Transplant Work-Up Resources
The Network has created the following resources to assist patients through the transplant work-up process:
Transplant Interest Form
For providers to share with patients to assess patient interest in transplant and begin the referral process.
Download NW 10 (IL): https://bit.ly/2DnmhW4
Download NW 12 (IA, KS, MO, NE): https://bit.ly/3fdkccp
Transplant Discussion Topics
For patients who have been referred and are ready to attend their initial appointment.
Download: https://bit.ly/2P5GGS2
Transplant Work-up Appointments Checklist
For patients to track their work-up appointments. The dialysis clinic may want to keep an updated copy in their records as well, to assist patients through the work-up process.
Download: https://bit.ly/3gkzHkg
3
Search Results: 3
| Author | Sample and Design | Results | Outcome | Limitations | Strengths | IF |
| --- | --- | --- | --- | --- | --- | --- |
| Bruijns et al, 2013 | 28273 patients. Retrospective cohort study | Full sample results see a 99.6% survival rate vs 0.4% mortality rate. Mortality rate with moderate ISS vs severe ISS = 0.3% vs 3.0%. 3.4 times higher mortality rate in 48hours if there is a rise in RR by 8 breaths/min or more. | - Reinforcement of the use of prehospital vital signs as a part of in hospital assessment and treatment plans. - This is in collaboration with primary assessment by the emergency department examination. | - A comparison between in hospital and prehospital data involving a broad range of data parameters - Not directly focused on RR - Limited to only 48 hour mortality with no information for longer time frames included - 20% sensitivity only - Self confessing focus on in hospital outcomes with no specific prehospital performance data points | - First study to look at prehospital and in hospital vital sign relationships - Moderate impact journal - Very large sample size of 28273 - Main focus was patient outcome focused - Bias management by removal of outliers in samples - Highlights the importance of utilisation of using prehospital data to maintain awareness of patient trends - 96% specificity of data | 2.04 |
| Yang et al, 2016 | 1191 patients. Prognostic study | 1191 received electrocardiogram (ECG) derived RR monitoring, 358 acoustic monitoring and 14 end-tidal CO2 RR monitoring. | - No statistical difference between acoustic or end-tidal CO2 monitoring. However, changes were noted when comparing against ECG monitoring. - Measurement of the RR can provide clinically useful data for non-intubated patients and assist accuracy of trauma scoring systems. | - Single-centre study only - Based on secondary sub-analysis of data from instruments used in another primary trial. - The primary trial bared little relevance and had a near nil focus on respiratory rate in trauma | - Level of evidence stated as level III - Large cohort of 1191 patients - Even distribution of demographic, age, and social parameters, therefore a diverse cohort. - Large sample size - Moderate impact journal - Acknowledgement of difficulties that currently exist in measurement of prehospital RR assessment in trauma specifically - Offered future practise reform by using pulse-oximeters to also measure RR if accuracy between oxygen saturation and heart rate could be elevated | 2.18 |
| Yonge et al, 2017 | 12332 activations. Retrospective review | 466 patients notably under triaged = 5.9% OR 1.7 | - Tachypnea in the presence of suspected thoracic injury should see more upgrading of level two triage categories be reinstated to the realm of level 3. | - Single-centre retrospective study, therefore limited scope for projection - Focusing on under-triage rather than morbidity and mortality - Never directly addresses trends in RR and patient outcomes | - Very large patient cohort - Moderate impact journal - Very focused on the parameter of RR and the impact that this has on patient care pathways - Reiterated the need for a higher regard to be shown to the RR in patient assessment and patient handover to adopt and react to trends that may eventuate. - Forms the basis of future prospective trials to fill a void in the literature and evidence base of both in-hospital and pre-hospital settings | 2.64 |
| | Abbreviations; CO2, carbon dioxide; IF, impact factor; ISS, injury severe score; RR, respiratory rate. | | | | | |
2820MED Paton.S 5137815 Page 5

◇ ◇ ◇ ◇ ◇

* _TASK INSTRUCTIONS_
Please say how many lines in the entries hold the string "https". Give only the number.

* _ANSWER_
4